Step 1: Let the speed of the train be S km/hr and the length of the train be L meters.

• Person A is walking at 2 km/hr and is overtaken in 9 seconds.
• Person B is walking at 4 km/hr and is overtaken in 10 seconds.

Step 2: Convert speeds to m/s

1 km/hr = 5/18 m/s

Relative speed while overtaking Person A = (S - 2) × 5/18 m/s
Relative speed while overtaking Person B = (S - 4) × 5/18 m/s

Step 3: Use time = distance / speed

L = (S - 2) × 5/18 × 9        ...[Equation 1]
L = (S - 4) × 5/18 × 10       ...[Equation 2]

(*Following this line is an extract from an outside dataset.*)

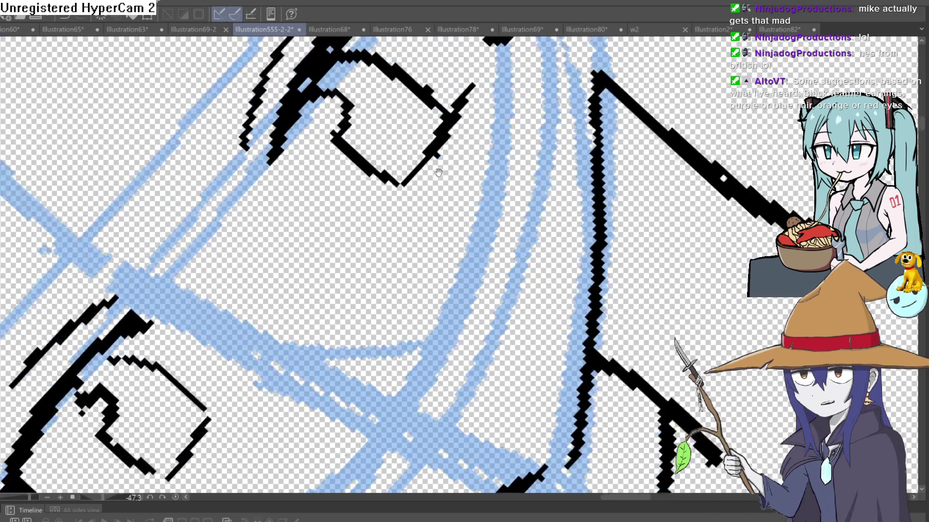
{"action": "left_click_drag", "start_coordinate": [400, 249], "coordinate": [322, 231]}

Step 4: Equating both expressions for L

(S - 2) × 5 × 9 = (S - 4) × 5 × 10
=> (S - 2) × 9 = (S - 4) × 10
=> 9S - 18 = 10S - 40
=> 40 - 18 = 10S - 9S
=> 22 = S

Step 5: Find the length of the train

L = (S - 2) × 5/18 × 9
=> L = (22 - 2) × 5/18 × 9
=> L = 20 × 5 × 0.5 = 50 meters

Answer: 50 meters

The length of the train is 50 meters.

This problem is based on the concept of relative speed and time-distance conversion. The key is to account for the direction of motion and use the appropriate conversion factor from km/hr to m/s. These types of questions are common in quantitative aptitude exams.